The July 4 tragedy at Camp Mystic outside of Hunt, Texas, was concentrated at just two cabins where Mystic’s youngest campers bunked and where a confluence of rising water from the river and a normally quiet creek swallowed the buildings before the girls could escape.

Of the camp’s 28 deaths, 15, including two teenage counselors, were at a cabin known as Bubble Inn, where no one survived, according to a new accounting of the fatalities by the camp. Eleven of the other girls who died had been in the cabin called Twins, a pair of adjoining buildings, said Jeff Carr, a Camp Mystic spokesman.

Another fatality was the camp’s longtime director, Dick Eastland, who died trying to rescue campers from Bubble Inn. Only one death at the camp — a camper from a nearby cabin called Jumble House — was unconnected to Bubble Inn or Twins.

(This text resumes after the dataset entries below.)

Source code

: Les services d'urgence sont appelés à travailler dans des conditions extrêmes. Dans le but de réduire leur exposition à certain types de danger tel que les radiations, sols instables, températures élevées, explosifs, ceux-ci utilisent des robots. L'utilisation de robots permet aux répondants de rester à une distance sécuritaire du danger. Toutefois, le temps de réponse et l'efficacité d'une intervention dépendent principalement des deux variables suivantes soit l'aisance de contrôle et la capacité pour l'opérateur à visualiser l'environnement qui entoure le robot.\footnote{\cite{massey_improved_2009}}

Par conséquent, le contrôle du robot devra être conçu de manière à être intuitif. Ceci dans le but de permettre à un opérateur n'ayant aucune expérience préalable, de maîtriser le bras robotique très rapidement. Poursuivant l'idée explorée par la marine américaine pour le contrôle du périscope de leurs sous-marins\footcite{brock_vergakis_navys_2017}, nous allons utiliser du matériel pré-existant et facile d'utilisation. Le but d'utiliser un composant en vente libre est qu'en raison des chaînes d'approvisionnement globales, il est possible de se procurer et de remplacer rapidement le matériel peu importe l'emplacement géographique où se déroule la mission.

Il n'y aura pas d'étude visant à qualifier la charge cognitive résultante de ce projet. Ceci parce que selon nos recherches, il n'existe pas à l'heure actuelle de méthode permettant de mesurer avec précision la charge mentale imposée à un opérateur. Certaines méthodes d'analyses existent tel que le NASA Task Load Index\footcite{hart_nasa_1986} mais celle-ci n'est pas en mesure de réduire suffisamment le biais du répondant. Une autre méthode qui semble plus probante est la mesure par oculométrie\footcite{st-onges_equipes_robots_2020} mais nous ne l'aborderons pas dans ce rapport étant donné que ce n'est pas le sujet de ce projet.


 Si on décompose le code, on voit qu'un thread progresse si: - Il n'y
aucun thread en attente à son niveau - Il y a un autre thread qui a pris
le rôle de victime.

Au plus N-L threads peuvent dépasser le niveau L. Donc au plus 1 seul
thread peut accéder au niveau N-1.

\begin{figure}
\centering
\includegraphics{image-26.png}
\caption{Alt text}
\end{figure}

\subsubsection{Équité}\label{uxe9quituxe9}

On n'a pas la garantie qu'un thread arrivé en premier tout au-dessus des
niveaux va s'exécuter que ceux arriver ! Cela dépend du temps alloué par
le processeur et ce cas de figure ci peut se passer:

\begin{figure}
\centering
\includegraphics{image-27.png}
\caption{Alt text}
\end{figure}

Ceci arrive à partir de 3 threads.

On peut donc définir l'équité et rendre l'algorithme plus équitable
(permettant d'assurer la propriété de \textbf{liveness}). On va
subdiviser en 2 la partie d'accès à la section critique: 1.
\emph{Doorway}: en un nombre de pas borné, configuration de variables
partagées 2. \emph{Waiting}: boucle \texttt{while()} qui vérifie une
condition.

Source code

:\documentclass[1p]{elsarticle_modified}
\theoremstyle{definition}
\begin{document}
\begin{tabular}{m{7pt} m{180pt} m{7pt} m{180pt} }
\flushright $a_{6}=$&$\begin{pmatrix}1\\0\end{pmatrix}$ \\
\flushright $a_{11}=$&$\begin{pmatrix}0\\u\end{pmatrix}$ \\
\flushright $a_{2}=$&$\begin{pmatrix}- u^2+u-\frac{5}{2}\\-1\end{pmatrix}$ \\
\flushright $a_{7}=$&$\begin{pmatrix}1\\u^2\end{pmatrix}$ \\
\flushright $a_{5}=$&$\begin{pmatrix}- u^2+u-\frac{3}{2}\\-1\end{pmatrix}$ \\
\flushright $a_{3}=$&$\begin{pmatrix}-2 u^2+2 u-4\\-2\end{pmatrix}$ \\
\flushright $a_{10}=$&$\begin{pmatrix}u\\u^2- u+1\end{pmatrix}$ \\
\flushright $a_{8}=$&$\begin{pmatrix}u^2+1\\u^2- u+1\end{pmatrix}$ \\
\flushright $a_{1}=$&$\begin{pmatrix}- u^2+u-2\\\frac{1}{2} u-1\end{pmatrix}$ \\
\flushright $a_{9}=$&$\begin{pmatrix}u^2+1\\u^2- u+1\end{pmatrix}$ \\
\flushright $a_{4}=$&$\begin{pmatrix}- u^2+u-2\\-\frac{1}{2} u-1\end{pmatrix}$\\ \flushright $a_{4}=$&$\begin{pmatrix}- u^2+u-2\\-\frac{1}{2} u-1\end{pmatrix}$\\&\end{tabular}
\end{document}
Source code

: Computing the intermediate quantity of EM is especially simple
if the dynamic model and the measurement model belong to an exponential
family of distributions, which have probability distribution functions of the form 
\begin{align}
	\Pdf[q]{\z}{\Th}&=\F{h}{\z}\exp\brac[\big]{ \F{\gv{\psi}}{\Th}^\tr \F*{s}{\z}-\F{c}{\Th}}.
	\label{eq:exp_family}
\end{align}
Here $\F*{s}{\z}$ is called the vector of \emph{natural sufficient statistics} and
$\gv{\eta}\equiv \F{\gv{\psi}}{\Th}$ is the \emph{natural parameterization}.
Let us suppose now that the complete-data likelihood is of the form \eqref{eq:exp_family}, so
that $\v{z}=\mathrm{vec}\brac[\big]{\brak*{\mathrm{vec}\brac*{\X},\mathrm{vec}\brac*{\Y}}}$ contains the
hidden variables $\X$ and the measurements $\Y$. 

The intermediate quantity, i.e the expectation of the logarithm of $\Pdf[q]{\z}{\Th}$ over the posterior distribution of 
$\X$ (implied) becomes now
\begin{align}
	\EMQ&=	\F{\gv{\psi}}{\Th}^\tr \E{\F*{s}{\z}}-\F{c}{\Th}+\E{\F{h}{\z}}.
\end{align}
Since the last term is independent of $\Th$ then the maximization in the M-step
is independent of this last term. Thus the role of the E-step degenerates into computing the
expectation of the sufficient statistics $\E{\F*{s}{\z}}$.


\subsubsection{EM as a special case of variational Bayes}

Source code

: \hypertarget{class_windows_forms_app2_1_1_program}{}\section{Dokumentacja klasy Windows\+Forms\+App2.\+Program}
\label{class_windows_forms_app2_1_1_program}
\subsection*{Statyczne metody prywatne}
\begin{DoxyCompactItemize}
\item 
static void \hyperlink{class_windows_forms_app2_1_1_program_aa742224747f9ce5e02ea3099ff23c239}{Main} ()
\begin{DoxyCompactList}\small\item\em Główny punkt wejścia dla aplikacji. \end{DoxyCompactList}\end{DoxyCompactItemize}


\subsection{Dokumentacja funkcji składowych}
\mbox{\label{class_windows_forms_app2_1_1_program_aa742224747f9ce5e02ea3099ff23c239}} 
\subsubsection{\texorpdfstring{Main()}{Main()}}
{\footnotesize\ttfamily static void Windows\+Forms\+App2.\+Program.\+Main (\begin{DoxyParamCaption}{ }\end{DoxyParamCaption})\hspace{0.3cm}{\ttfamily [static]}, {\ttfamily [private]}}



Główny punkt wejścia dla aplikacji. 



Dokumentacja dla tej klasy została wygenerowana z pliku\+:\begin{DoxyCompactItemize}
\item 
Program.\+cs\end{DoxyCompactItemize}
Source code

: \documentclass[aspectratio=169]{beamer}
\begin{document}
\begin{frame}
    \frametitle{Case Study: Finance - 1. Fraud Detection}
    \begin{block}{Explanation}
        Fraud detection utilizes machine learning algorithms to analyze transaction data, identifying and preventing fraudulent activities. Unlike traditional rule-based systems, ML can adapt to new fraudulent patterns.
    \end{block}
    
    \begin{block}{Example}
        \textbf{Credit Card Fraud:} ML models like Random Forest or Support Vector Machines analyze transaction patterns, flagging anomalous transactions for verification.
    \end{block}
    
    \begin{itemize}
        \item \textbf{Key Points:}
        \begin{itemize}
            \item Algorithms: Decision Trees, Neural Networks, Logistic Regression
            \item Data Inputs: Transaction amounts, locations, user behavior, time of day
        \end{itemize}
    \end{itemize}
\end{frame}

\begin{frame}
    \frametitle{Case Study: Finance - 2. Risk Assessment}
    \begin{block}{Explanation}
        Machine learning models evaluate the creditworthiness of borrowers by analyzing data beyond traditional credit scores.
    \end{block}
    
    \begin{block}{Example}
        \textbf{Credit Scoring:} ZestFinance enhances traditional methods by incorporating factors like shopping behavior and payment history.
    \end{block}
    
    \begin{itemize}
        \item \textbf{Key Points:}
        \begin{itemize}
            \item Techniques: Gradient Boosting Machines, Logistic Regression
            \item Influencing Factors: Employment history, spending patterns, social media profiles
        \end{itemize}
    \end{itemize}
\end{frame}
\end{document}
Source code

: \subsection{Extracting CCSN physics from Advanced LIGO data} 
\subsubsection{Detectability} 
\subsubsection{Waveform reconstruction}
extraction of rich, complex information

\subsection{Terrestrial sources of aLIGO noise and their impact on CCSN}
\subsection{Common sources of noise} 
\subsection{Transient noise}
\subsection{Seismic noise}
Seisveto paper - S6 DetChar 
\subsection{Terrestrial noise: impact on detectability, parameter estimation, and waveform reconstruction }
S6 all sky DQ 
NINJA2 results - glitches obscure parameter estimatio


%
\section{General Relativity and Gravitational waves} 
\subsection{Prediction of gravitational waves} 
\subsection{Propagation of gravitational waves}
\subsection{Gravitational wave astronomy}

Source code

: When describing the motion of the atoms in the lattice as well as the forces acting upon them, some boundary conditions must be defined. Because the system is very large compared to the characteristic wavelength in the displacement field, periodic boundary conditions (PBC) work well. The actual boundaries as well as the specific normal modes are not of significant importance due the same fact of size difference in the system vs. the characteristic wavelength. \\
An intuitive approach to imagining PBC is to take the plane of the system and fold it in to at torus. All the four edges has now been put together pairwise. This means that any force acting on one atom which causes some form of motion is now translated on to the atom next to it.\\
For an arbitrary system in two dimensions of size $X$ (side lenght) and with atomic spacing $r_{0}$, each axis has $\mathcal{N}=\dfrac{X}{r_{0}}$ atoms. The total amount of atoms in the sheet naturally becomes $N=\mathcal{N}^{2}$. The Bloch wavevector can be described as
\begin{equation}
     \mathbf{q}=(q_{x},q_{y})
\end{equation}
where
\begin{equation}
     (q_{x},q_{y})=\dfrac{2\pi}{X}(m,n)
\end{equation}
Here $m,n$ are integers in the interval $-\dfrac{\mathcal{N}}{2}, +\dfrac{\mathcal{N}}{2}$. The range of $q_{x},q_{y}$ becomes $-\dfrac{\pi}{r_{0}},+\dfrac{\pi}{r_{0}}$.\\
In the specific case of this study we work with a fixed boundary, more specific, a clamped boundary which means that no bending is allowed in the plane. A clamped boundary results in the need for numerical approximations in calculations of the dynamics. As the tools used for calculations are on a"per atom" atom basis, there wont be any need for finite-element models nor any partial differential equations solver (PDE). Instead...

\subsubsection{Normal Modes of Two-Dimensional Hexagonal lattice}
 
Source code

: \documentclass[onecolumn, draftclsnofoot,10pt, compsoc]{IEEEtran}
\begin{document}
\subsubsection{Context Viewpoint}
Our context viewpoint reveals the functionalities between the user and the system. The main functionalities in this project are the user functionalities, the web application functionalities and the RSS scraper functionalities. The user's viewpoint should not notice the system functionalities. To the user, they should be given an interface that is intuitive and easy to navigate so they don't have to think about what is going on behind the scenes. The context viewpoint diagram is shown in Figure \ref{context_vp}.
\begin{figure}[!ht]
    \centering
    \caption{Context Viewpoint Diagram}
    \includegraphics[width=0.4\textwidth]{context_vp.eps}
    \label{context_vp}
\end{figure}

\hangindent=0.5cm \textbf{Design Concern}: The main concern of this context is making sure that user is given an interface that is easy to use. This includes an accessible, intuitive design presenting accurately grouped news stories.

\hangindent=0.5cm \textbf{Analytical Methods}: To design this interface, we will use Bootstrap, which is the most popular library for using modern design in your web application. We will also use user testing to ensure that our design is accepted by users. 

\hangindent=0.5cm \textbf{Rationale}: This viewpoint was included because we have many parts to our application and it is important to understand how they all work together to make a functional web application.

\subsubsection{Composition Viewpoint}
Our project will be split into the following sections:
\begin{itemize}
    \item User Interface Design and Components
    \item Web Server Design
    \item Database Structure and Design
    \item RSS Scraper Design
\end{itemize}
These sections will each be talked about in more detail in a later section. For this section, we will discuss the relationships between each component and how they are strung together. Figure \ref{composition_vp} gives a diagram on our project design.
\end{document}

The new accounting underscores how focused the raging waters were at the nearly 100-year-old Christian retreat in the Texas Hill Country. The two beige stone cabins were enveloped by floodwaters that pushed in from opposite directions in the pre-dawn darkness, probably spawning eddies, trapping campers and confusing anyone who tried to save them from the swirling pools, experts say.

A dozen Twins campers and their four counselors survived, Mr. Carr said. But most of the 8- and 9-year-olds in the two cabins, nestled among pecan and live oak trees, did not.